Mme Ambroise explique que les journalistes doivent en apprendre plus sur la culture et l’histoire des Premières Nations. Elle ajoute que chaque communauté a ses particularités et qu’elles ne sont pas toutes pareilles.

Sylvie Ambroise affirme que certains journalistes lui ont déjà exprimé des difficultés à entrer en contact avec les autochtones. À ce sujet, elle dit : « Nous les journalistes, on veut tout le temps aller vite pour sortir la nouvelle. Un autochtone ne fonctionne pas selon ce modèle. Moi, en tant que journaliste, je prends le temps de connaître la personne avant de faire l’entrevue. Les autochtones sont comme ça, ils ont besoin d’établir une relation de confiance. »

Nouvelles francophones

Depuis plus d’un an maintenant, APTN a lancé le premier bulletin de nouvelles en français destiné à un public autochtone. Mme Ambroise et Mme Bacon font partie de l’équipe de cette émission.

Shushan Bacon (photo courtoisie)

Dans son format, le programme laisse beaucoup de temps de paroles aux personnes interviewées. Une décision assumée et réfléchie affirme Sylvie Ambroise. « Laisser parler les gens c’est vraiment important, en particulier les aînés. Dans nos reportages, on tente de développer les sujets pour que les téléspectateurs soient en mesure de bien comprendre ceux-ci. »

Shushan Bacon ajoute : « On veut bien expliquer les événements qu’on présente. Il y a toujours deux côtés à une histoire. Moi dans mon travail, je recherche cette objectivité pour bien présenter l’histoire. »

Le fait d’avoir un bulletin de nouvelles en français est aussi quelque chose d’important pour les autochtones selon les deux journalistes. « Cette émission est un endroit où les communautés autochtones peuvent parler et entendre parler d’eux. C’est votre média », affirme Shushan Bacon.

Journalistes en pandémie

La pandémie aura grandement compliqué le travail des journalistes d’APTN et aura transformé leur façon de travailler. Étant un média visuel, il était difficile de se rendre physiquement dans les différentes communautés parce que plusieurs d’entre elles contrôlaient les entrées et sorties pour empêcher la propagation du virus.

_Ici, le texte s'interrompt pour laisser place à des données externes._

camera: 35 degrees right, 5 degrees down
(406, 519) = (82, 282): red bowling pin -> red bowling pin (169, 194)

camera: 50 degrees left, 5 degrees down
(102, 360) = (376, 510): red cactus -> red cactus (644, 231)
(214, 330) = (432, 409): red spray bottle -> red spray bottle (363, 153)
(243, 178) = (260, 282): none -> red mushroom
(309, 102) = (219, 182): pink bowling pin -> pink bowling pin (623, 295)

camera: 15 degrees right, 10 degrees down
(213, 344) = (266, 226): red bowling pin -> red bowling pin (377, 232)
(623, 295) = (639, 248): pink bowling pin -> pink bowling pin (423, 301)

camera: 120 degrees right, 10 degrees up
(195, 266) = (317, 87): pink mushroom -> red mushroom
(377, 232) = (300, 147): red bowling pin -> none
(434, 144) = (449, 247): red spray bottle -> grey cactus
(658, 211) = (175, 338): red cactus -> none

Les journalistes ont dû souvent recourir à l’aide des gens dans les communautés pour leur faire parvenir des images.

Le fait d’avoir autant de communautés à couvrir représente aussi un défi pour les deux journalistes. Pour elles, il est donc important de se créer un réseau de contacts dans les différentes communautés.

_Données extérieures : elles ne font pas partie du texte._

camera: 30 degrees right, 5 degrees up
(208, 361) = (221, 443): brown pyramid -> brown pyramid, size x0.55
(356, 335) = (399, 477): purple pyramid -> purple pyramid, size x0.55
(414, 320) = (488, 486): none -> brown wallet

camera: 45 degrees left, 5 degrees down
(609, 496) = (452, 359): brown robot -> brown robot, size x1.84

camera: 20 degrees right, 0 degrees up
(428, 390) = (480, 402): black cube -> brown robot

Des enjeux reliés à la pandémie

En raison de la pandémie, deux enjeux importants sont ressortis au cours des derniers mois selon les deux femmes originaires de Uashat mak Mani-utenam. Tout d’abord, il y a celui du logement. Le fait que plusieurs générations d’une même famille doivent vivre sous le même toit a forcé les communautés autochtones a adopté des mesures plus strictes.

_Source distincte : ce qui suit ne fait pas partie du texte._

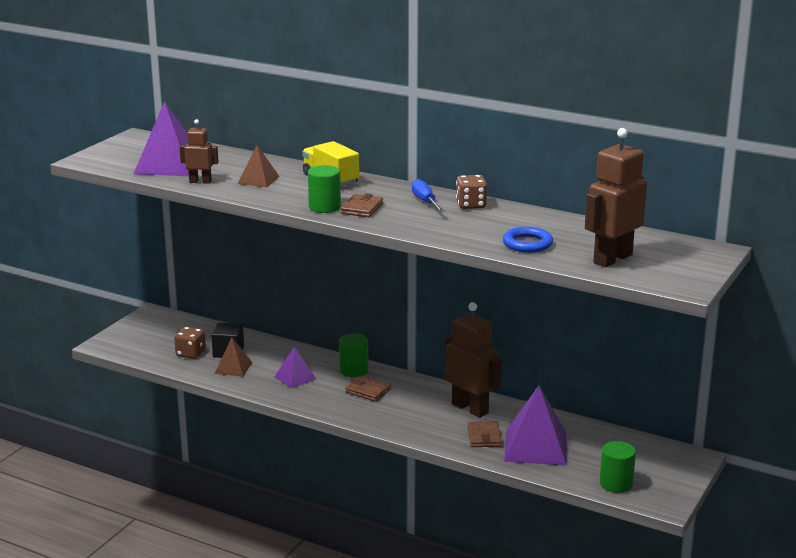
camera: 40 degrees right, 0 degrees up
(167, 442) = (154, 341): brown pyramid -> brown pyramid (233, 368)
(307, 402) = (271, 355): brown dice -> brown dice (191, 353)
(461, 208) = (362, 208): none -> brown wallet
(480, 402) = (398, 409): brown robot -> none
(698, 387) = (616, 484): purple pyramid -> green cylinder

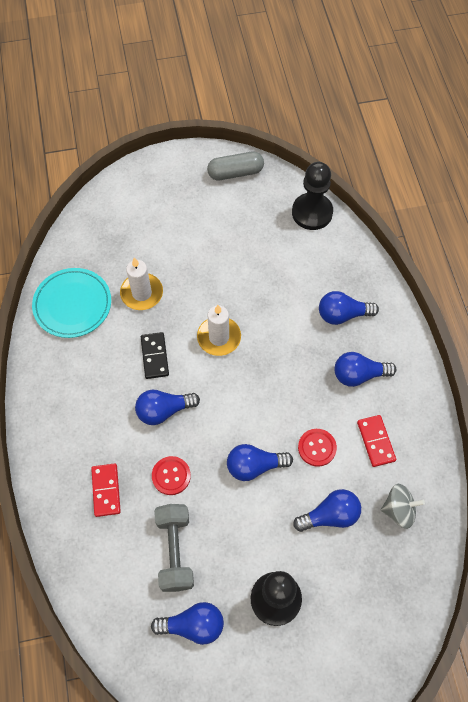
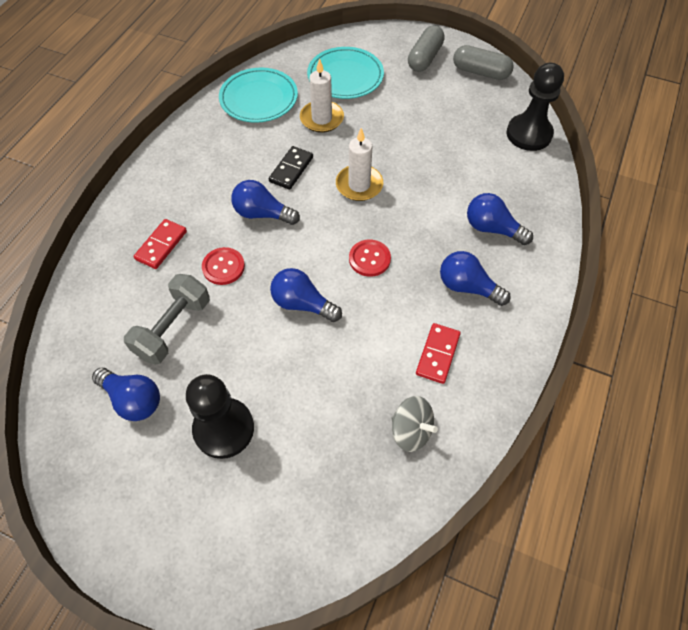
camera: 35 degrees right, 5 degrees down
(129, 239) = (345, 76): none -> turquoise plate
(181, 183) = (424, 58): none -> grey capsule
(317, 448) = (374, 324): red button -> red button (369, 259)
(330, 515) = (337, 391): blue light bulb -> none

L’autre enjeu majeur actuellement dans les communautés selon les deux journalistes de APTN est celui de la vaccination contre la COVID-19. Mme Bacon explique qu’il y avait des questionnements dans les communautés autochtones par rapport à la vaccination.

Elle explique que sa station a alors invité le docteur Stanley Vollant, chirurgien innu de la communauté de Pessamit, pour aborder l’importance de la vaccination et démystifier certaines croyances. Il s’agit du rôle des journalistes selon Shushan Bacon de discuter des sujets qui touchent les communautés autochtones.